There are several challenges with the Li-S batteries, such as low electrical conductivity of sulfur and the discharge product Li2S and the migration of dissolved polysulfides from the cathode to the anode, resulting in low efficiency and inadequate cycle life.[2] Well-designed carbon-sulfur composites have been extensively explored to overcome these issues.[3] In these strategies, sulfur was entrapped in carbon structures using porous carbon, carbon nanotubes (CNT), and hollow carbon spheres. Carbon backbone serves as the electron conducting path for sulfur and reduce polysulfide migration by trapping the polysulfides during cycling. However, polysulfide migration still occurs and cycle life is inadequate for practical applications. Manthiram group and other groups introduced the use of carbon-paper interlayers in between the sulfur cathode and the polymer separator or carbon-coated membrane and demonstrated high sulfur utilization with better cycle life due to the suppression of polysulfide diffusion to the anode and the serving of the carbon-paper interlayer as a pseudo-upper current collector.[4]

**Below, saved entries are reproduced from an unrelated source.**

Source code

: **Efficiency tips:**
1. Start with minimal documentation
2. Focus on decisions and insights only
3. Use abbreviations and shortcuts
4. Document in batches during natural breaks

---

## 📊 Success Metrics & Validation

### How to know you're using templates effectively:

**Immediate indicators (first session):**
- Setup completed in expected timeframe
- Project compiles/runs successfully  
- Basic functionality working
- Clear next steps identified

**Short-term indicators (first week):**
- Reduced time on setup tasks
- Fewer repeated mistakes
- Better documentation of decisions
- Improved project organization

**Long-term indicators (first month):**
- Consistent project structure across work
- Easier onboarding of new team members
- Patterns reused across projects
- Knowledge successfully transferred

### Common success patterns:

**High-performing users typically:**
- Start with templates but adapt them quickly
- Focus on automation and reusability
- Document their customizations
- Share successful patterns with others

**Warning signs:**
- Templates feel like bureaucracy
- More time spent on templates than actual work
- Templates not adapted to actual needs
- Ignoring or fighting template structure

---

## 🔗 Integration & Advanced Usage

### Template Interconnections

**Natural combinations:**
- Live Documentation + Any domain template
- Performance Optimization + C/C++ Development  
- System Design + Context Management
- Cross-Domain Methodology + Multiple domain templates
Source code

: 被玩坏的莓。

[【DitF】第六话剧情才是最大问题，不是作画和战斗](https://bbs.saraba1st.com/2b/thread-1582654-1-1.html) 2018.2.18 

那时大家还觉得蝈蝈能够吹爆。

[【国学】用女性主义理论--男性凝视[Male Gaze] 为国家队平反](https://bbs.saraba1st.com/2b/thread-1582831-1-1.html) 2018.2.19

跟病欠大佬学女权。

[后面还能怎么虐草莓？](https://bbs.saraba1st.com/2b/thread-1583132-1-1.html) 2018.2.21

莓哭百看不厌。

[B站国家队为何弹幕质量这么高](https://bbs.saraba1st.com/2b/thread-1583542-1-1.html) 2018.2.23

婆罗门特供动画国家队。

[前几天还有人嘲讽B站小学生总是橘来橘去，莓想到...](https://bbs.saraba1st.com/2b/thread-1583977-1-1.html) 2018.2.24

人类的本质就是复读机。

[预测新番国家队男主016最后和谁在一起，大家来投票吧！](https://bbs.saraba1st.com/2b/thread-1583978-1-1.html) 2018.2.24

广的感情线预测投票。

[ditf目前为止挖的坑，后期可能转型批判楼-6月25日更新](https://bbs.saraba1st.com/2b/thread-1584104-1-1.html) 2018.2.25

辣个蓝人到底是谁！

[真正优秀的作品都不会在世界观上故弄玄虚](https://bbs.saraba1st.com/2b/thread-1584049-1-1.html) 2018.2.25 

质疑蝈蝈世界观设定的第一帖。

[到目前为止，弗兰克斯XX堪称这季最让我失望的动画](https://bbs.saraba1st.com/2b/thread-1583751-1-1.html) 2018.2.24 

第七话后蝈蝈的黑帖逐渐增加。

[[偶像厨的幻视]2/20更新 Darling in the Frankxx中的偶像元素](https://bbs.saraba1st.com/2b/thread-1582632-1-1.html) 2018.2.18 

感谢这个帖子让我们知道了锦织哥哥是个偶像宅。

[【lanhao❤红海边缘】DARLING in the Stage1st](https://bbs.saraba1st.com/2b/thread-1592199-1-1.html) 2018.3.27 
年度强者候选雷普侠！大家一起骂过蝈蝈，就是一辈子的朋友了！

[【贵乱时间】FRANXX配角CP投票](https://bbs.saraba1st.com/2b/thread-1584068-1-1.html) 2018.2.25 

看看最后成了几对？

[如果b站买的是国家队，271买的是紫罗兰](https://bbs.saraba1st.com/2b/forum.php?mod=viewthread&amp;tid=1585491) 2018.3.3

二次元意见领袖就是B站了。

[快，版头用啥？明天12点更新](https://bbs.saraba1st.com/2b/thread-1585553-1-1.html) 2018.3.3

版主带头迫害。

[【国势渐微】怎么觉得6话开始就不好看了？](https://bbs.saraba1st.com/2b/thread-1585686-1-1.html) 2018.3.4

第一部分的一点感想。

We present here the fabrication of an interlayer consisting of MWCNT and the electrolyte in a single fabrication process. Such MWCNT-electrolyte-paper interlayers are much more effective compared to the bare MWCNT-paper interlayer due to the fast ionic and electronic transport and a better interface between the sulfur cathode and the interlayer as well as between the separator and the interlayer.
References
[1]. B. Scrosati, J. Hassoun, Y.-K. Sun, Energy Environ. Sci. 2011, 4, 3287.
[2]. Y.-X. Yin, S. Xin, Y.-G. Guo, L.-J. Wan, Angew. Chem. Int. Ed. 2013, 52, 13186-13200
[3]. A. Rosenman, E. Markevich, G. Salitra, D. Aurbach, A. Garsuch, F.F. Chesneau, Pan, Adv. Energy Mater. 2014,1500212.
[4]. Y.-S. Su, A. Manthiram, Chem Comm. 2012, 48, 8817-8819.